Der Rechtsmediziner Michael Bohnert weist in seinem Blog auf eine aktuelle Studie von Nobel-Preisträger Susumu Tonegawa (Picower Institute for Learning and Memory in Massachusetts) hin, in welcher es gelungen ist, die Erinnerung von Mäusen neu zu programmieren, ihnen also eine falsche Erinnerung „einzupflanzen“.

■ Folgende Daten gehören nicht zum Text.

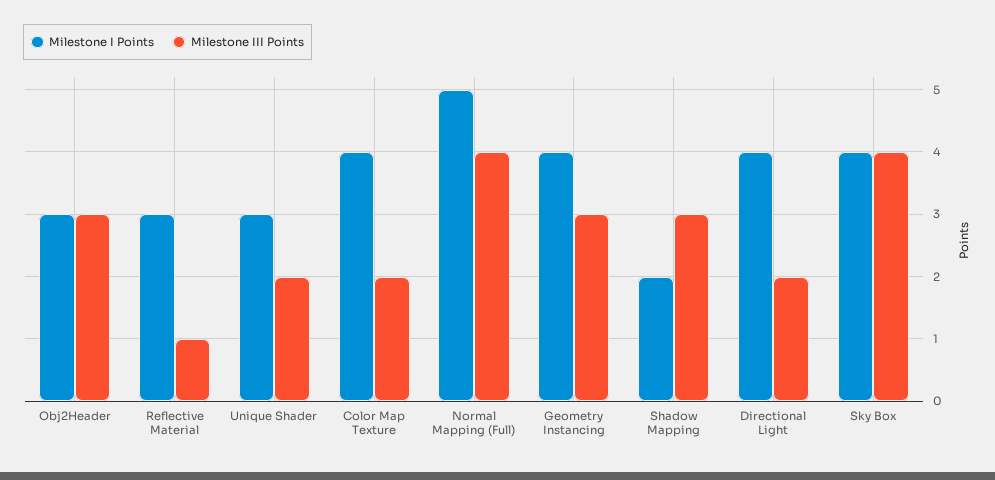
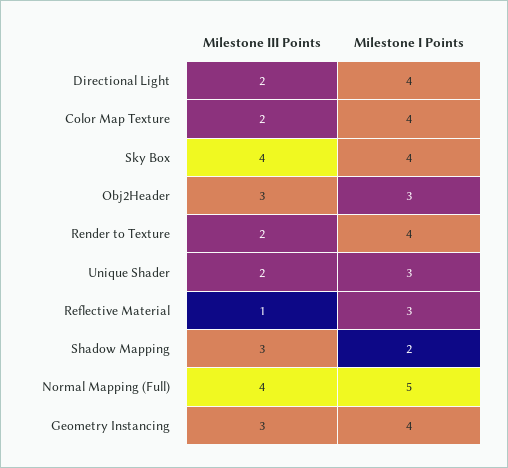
  {
    "Milestone I Points": {
      "Obj2Header": 3,
      "Reflective Material": 3,
      "Unique Shader": 3,
      "Color Map Texture": 4,
      "Normal Mapping (Full)": 5,
      "Geometry Instancing": 4,
      "Shadow Mapping": 2,
      "Directional Light": 4,
-     "Sky Box": 4
+     "Sky Box": 4,
+     "Render to Texture": 4
    },
    "Milestone III Points": {
      "Obj2Header": 3,
      "Reflective Material": 1,
      "Unique Shader": 2,
      "Color Map Texture": 2,
      "Normal Mapping (Full)": 4,
      "Geometry Instancing": 3,
      "Shadow Mapping": 3,
      "Directional Light": 2,
-     "Sky Box": 4
+     "Sky Box": 4,
+     "Render to Texture": 2
    }
  }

Wenn wir ein uns unbekanntes Zimmer betreten, speichert unser Gehirn bestimmte Infos des Raumes ab, damit wir diesen später wiedererkennen können. Spielt sich in dem Zimmer ein besonderes Szenario ab, verknüpft unser Gehirn diese Erinnerungen mit den Erinnerungen an diesen Raum – wir wissen dann: Das hat sich in diesem Raum abgespielt. Die Erinnerungen basieren auf Veränderungen bestimmter Nerven und deren Neuverknüpfung untereinander. Dieses Prinzip ist nicht nur dem Menschen vorbehalten – auch das Erinnerungsvermögen von Mäusen funktioniert auf diese Weise.

Mäuse, die in einem Käfig mit rotem Licht Stromschläge bekommen, sich aber an einen blauen erinnern, bekommen im blauen Angst vor Stromschlägen. // Grafik: Collective Next/RIKEN-MIT

Der genaue Versuchsablauf kann im Deutschen Ärzteblatt oder visualisiert in der Stuttgarter Zeitung nachgelesen werden.

Das Fazit des Rechtsmediziners: Erinnerungen sind keine Aufzeichnung von puren Fakten; sie sind immer vermischt mit Gefühlen, Bewertungen, Bildern oder anderen Sinneseindrücken. Sie haben immer auch eine persönliche Bedeutung. Und sie können trügen! Das alles wissen wir eigentlich längst. Aber die Studie geht noch über die bekannten Fakten hinaus: Sie zeigt, dass es physiologisch möglich ist, falsche Erinnerungen zu implementieren.

Eigentlich ein Thema aus einem Science-Fiction-Film (Inception) – und doch Realität.